### EXERCISE BRIEF
Return, character for character, every line of the entries from the one containing "Hãy đăng ký" down to the one containing "thời gian chờ", with both of those lines included.

### Data records
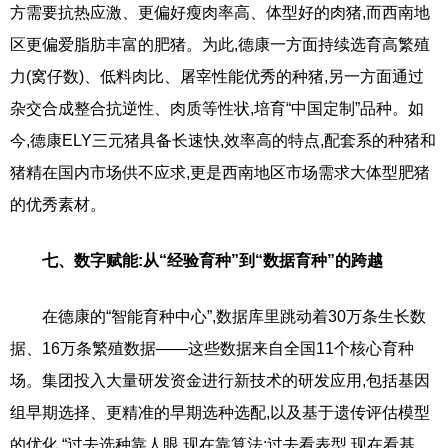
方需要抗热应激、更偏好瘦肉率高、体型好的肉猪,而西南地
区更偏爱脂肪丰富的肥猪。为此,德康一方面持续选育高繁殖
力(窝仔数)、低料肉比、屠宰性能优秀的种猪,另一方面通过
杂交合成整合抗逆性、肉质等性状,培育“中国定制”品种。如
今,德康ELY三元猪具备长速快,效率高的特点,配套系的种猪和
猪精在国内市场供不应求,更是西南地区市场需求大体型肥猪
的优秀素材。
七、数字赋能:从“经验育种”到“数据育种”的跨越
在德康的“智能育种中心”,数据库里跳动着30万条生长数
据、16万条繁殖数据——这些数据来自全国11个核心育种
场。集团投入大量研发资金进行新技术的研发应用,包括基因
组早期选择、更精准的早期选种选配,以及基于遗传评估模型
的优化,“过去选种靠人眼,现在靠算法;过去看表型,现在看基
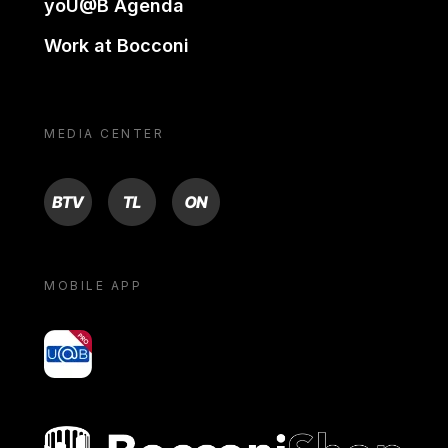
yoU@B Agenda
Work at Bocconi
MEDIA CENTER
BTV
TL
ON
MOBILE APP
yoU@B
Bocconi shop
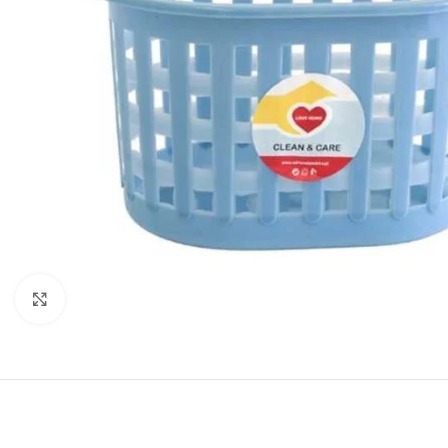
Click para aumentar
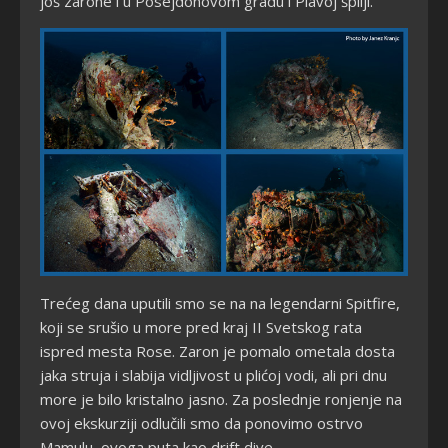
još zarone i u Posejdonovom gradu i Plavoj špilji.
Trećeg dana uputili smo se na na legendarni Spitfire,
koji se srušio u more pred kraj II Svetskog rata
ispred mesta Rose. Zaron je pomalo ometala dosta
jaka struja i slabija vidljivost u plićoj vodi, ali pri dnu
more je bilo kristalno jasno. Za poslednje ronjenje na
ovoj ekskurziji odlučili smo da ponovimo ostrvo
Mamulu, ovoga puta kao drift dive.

--

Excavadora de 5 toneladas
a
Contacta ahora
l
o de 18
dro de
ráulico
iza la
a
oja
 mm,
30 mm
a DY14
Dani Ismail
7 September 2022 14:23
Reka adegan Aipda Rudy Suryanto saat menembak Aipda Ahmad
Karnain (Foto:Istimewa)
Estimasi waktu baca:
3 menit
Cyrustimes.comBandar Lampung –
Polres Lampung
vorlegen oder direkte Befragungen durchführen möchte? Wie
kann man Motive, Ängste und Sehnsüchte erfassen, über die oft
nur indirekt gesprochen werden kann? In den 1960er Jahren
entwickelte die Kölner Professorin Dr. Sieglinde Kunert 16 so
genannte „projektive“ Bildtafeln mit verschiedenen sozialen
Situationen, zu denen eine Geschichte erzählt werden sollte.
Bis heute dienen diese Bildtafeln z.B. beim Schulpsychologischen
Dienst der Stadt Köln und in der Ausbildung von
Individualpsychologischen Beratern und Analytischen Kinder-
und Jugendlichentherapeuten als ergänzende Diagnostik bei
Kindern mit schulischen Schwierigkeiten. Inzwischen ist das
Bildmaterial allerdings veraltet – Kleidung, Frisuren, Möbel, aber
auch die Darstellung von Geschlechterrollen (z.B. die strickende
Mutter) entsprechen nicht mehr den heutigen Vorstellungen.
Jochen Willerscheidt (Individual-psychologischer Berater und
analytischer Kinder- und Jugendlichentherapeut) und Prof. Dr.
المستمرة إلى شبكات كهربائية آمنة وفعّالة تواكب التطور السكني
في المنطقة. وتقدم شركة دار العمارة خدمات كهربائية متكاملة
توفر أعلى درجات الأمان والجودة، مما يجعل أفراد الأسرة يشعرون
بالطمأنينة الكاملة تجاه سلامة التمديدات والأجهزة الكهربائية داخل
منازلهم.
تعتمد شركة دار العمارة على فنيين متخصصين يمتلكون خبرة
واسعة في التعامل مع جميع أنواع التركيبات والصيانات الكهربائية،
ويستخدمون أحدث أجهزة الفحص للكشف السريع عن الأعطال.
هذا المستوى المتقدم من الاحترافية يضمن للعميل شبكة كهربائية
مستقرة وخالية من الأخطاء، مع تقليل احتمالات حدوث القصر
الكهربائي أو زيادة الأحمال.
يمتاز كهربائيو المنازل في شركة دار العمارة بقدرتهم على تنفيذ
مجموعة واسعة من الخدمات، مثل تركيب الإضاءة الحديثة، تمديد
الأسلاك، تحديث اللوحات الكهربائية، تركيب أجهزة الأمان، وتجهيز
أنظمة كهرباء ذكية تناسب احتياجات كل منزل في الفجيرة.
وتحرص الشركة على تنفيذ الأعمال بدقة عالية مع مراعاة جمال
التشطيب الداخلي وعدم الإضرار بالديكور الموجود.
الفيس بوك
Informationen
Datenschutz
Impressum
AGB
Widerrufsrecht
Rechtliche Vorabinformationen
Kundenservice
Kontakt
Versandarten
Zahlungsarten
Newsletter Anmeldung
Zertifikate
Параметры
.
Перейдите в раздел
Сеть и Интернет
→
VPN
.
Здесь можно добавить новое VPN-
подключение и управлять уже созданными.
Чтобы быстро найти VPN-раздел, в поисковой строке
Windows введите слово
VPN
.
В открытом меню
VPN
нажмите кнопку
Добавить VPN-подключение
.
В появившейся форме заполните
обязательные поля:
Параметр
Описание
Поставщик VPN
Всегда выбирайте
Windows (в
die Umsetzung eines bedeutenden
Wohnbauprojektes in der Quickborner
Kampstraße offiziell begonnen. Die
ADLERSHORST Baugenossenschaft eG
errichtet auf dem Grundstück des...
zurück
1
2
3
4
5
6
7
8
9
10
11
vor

--

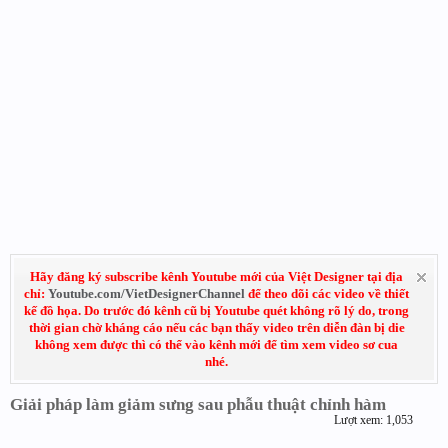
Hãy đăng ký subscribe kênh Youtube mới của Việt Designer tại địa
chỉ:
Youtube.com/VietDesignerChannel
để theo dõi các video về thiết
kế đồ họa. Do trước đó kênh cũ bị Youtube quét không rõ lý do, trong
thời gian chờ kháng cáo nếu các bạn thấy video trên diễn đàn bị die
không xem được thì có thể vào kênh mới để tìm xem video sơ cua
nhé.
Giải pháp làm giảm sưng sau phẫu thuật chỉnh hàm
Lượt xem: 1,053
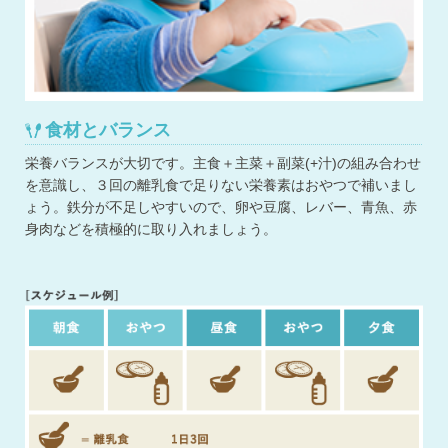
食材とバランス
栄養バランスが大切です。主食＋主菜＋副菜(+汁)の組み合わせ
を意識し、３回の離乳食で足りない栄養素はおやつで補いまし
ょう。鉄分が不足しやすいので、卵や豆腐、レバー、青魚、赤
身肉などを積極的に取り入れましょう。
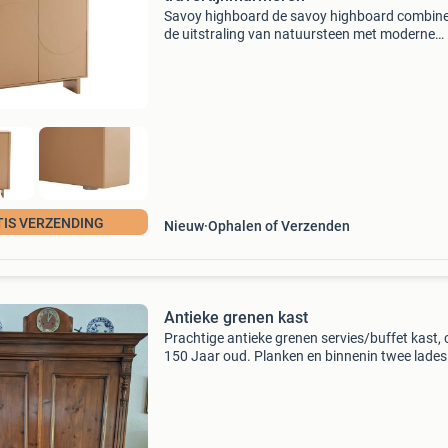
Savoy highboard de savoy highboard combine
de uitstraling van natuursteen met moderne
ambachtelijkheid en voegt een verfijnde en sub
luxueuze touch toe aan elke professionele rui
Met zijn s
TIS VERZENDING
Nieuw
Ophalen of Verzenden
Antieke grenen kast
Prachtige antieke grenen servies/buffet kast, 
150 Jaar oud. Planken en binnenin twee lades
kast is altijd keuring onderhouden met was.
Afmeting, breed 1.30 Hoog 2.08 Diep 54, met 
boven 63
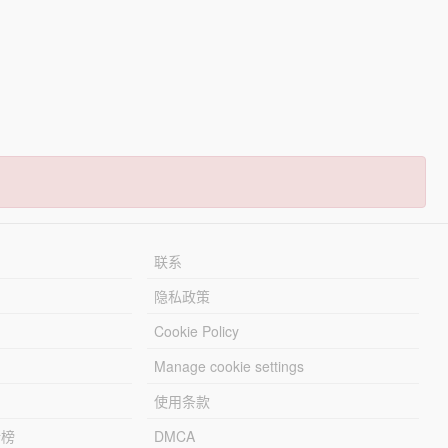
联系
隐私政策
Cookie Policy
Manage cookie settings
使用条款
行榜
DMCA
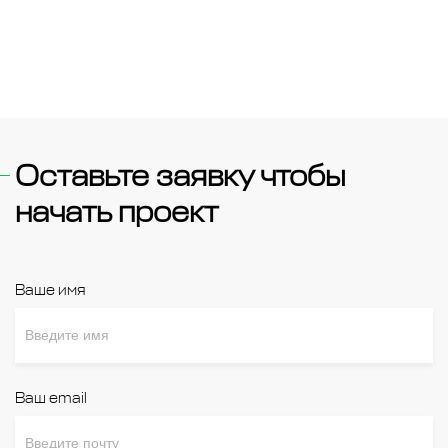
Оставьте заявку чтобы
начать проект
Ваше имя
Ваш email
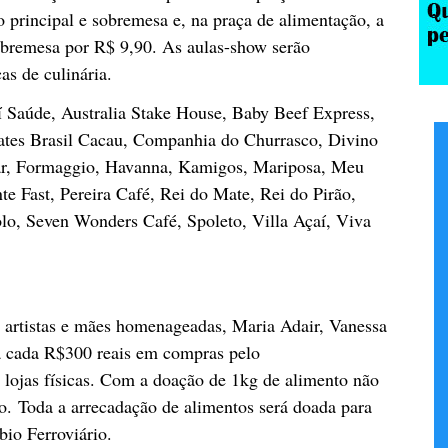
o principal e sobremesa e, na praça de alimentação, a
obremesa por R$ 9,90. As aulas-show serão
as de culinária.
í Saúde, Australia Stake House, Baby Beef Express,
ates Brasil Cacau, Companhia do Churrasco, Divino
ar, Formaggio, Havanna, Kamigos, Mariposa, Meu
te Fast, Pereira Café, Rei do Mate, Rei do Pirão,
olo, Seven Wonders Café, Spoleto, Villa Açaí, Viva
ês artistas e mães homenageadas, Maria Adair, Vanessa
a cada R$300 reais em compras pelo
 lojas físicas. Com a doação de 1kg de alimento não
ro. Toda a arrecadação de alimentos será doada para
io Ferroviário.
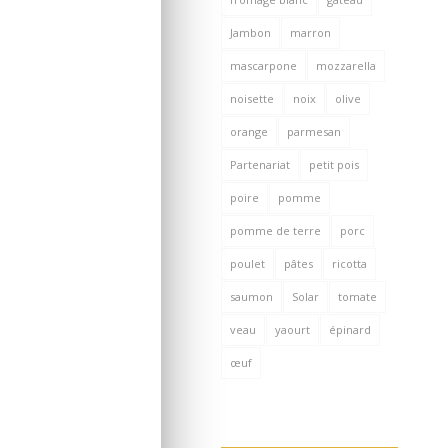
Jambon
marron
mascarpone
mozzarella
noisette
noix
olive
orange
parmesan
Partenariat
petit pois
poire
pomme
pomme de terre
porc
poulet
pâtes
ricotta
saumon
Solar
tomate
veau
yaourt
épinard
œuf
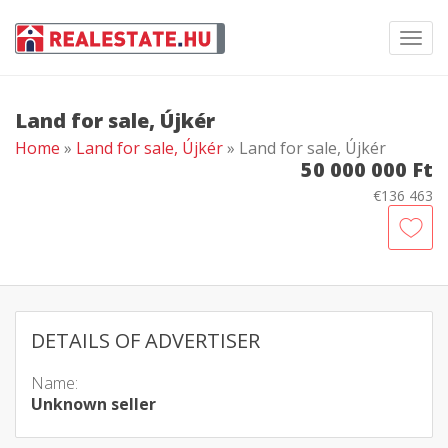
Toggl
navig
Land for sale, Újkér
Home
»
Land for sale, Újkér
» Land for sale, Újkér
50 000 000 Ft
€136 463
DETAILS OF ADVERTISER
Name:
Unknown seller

### TASK RESULT
Hãy đăng ký subscribe kênh Youtube mới của Việt Designer tại địa
chỉ:
Youtube.com/VietDesignerChannel
để theo dõi các video về thiết
kế đồ họa. Do trước đó kênh cũ bị Youtube quét không rõ lý do, trong
thời gian chờ kháng cáo nếu các bạn thấy video trên diễn đàn bị die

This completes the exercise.